## Document passage
# # # # #

Tennessee officials are raising the “Gig City” rally cry. Last week, public and private sector leaders gathered in Chattanooga to make sure the FCC knows where they stand on removing restrictions to community broadband in the state. GovTech’s Brian Heaton covered the rally.
“What needs to [happen] is removing the restriction of the electronic footprint, so anybody who wants to provide accessible, high-speed broadband will not be encumbered by unnecessary regulations,” [Tennessee Sen. Janice] Bowling (R) said.
Public officials again stressed the need to increase connectivity beyond the city’s borders in order to develop the area’s economic future.
Longmont, Colorado is one of this week's darlings of community broadband. Trevor Hughes reported on USA Today about the city connecting residents to its fiber optic network. The public network highlights the problems communities face when private networks fail to provide service as promised.
“Longmont knows all about the failings of the private marketplace. Twice the city partnered with private companies to provide high-speed Internet to residents over the past 15 years, and twice the private companies failed. Now city workers are picking up where those private ventures failed, using low-cost government loans to help pay workers to bring the service from the network that "last mile" to peoples' homes.
"It was the private sector that failed here," Roiniotis said. "We tried. We reached out to the private sector to build this network. "If we had waited long enough, there's a chance a cable company would have eventually done this. We decided, no we don't want to wait."

# # # # #

Saved data entries:
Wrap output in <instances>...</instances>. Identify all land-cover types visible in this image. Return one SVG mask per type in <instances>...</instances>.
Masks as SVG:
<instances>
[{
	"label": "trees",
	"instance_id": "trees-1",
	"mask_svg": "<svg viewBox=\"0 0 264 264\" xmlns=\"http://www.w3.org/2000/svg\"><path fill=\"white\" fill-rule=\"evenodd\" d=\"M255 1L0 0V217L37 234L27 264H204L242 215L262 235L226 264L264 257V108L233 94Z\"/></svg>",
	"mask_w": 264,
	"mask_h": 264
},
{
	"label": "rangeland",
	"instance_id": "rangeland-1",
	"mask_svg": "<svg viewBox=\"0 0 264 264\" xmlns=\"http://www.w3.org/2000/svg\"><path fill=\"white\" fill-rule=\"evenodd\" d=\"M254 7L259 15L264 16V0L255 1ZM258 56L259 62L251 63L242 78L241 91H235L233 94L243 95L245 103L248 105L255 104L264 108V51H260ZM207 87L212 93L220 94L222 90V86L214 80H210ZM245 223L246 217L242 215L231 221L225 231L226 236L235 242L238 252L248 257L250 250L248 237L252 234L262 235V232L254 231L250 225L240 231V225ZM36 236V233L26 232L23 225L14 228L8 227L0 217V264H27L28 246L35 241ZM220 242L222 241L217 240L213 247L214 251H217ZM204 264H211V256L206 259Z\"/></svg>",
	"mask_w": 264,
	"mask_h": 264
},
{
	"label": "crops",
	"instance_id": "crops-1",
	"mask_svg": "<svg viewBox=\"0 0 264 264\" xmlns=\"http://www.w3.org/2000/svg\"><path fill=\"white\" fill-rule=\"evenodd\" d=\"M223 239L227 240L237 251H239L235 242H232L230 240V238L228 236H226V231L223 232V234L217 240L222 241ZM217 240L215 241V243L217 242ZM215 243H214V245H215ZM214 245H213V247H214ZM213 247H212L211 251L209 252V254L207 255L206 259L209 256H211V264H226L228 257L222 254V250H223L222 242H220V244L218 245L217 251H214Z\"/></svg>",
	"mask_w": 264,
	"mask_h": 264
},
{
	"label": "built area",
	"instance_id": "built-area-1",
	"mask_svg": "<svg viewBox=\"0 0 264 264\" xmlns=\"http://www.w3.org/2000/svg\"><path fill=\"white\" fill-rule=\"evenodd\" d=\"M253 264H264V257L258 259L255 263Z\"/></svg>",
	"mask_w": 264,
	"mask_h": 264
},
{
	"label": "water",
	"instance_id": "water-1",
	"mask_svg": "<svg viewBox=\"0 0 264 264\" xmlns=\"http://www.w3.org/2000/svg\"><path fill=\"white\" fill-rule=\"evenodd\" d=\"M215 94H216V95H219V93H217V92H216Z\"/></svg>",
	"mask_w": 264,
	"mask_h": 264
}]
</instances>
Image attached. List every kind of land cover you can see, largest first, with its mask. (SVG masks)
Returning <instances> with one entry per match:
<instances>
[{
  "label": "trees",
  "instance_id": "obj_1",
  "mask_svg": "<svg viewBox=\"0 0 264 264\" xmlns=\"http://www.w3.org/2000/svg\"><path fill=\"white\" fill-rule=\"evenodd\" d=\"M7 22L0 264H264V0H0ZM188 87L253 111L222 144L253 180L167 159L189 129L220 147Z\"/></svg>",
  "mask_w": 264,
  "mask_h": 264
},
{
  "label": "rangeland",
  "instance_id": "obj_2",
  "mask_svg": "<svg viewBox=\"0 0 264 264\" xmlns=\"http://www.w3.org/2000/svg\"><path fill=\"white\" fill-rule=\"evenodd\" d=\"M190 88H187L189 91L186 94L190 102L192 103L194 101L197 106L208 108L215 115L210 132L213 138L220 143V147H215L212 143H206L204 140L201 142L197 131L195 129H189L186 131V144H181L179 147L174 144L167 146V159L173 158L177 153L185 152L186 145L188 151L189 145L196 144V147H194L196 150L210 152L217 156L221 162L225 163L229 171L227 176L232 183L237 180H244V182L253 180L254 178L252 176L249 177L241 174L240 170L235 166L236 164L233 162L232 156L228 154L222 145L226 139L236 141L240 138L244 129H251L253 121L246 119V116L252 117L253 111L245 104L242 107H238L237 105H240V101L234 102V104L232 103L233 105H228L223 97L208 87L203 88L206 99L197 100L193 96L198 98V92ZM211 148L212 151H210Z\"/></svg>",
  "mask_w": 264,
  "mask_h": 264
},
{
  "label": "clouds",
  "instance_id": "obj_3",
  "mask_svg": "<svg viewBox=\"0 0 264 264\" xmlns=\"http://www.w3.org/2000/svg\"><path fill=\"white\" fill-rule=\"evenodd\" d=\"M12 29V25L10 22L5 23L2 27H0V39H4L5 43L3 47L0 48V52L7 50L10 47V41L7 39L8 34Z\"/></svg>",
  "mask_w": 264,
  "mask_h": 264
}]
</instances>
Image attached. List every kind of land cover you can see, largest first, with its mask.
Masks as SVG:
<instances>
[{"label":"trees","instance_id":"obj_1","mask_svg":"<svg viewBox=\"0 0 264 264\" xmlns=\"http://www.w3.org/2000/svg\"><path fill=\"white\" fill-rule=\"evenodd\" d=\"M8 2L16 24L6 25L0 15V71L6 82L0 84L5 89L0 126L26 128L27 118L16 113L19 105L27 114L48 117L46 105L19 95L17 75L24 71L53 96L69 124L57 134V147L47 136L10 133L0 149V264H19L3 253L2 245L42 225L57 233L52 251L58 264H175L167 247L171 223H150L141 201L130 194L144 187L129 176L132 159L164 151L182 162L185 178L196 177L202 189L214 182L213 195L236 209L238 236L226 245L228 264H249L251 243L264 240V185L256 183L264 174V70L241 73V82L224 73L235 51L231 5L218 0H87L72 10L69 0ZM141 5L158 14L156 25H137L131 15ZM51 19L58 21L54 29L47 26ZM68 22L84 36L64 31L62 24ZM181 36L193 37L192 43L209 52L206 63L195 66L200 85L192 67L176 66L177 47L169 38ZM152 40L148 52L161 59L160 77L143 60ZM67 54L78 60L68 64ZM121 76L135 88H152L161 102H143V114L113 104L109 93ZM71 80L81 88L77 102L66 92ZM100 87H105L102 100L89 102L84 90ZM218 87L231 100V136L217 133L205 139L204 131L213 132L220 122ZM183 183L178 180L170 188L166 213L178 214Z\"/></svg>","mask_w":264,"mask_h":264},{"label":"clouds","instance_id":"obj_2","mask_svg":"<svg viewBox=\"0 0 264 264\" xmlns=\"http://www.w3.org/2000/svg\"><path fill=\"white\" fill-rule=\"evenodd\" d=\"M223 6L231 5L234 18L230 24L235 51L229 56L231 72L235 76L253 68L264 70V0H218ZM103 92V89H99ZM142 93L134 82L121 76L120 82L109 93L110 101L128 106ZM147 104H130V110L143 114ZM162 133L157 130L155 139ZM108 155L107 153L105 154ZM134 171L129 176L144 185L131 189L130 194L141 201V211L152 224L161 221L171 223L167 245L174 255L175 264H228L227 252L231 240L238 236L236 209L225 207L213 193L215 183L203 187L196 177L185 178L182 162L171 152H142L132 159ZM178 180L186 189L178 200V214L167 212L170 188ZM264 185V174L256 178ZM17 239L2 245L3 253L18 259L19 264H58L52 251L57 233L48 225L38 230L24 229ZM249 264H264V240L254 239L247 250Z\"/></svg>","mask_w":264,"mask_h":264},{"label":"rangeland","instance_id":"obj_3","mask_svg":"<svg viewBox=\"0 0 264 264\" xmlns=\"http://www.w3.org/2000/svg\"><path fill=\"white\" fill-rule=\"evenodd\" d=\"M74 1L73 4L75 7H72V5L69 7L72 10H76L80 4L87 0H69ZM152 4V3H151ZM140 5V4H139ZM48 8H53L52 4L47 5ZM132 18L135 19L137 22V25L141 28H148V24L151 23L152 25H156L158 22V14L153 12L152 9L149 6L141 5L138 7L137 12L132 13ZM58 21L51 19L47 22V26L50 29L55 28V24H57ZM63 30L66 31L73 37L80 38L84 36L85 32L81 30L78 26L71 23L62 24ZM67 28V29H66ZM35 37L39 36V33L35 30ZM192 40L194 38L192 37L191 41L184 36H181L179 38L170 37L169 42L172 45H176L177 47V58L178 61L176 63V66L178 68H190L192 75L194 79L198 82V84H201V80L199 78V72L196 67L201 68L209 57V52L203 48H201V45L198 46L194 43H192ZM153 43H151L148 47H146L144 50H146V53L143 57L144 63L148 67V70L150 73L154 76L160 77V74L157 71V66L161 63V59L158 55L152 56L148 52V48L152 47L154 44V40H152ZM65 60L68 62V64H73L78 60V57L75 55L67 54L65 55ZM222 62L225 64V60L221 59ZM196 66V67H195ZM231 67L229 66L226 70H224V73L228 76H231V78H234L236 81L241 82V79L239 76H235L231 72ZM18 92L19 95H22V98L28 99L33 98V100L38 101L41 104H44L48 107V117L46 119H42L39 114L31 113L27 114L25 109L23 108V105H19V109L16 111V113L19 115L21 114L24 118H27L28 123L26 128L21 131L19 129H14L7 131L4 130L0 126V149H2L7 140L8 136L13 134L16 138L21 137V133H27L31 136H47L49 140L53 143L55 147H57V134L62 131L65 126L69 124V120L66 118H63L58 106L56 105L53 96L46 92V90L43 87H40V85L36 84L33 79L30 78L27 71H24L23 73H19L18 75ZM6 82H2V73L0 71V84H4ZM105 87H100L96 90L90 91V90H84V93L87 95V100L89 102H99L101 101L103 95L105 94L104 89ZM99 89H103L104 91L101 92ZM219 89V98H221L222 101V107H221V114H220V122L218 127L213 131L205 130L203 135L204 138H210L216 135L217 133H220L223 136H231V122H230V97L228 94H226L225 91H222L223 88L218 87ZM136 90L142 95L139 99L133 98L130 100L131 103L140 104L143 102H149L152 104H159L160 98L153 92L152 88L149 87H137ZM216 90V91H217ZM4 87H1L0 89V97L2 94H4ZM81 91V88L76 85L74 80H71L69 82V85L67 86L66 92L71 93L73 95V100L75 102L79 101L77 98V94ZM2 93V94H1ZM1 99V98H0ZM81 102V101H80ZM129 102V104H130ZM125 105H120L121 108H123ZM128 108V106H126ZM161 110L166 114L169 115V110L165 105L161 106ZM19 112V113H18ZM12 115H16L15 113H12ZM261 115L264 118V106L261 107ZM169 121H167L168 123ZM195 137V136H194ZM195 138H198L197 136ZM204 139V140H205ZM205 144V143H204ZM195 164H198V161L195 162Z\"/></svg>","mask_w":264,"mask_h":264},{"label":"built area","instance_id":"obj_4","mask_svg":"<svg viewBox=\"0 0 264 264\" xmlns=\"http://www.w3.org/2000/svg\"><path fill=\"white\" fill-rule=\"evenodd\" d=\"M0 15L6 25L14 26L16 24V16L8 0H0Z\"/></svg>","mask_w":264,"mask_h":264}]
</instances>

# # # # #

## Exercise A
In the community broadband passage, who covered the Chattanooga rally for GovTech?
## Exercise B
List every person named in the community broadband passage.
## Exercise C
Please continue the community broadband passage from the point where it stops.
You can ignore the records; they are not needed for any task.

## Exercise output A
Brian Heaton

## Exercise output B
Brian Heaton, Janice Bowling, Trevor Hughes, Roiniotis

## Exercise output C
In Madison, city leaders are recognizing the necessity of Internet access in helping to close the digital divide. The city is looking into expanding connections from city government centers to low income areas and the city's public schools.
“We are working in the 21st century with 21st century learners,” says Cindy Green , the district’s executive director of curriculum and instruction. That requires access to and ability to navigate technology with ease.
“The instruction drives every decision that we make and the technology is a tool that gives students and teachers access to things they could not access in the classroom,” says Beth Clarke, director of instruction technology and media services.
And, high speed broadband received a major “go ahead” in Princeton, Massachusetts this week as well. The Local News Telegram reported about the 442-to-51 vote in favor of getting the city ready for its own network.
Adi Robertson with The Verge covered Sen. Ted Cruz’s ridiculous headline-grabbing “Obamacare for the Internet” talking point. When Cruz argued that public utilities are not “bold, innovative, and fair” he missed the point, as Robertson explains:
“The problem is that "bold, innovative, and fair" aren't words that come to mind when you think of today's unregulated ISPs. In fact, Ted Cruz's nightmare scenario doesn't seem like a radical departure from what we've got right now. If its merger with Time Warner Cable goes through, Comcast will run over half the wired broadband market, and the "innovation" that net neutrality would prevent has so far involved blocking the BitTorrent protocol and giving its Xfinity video app a boost on the Xbox. Real competition — from Google Fiber or even municipal broadband projects — is what's actually led to, well, competition.”
However, the best response to Ted Cruz may be from the occasionally crude but generally quite hilarious, The Oatmeal. And in this case, a good reminder of how campaign finance corruption leads to these kinds of crazy statements.